Task item
Using the listing below, retype the line bearing "цию кирпичной кладки" and each line after it, word for word, and nothing further.

[[ Data for this task open ]]

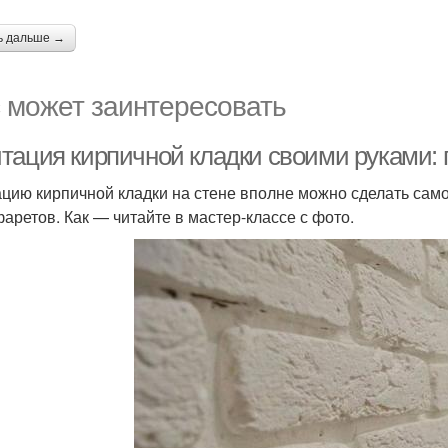
ь дальше →
 может заинтересовать
тация кирпичной кладки своими руками: 
цию кирпичной кладки на стене вполне можно сделать само
фаретов. Как — читайте в мастер-классе с фото.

[[ Data for this task closed ]]

Exercise solution
цию кирпичной кладки на стене вполне можно сделать само
фаретов. Как — читайте в мастер-классе с фото.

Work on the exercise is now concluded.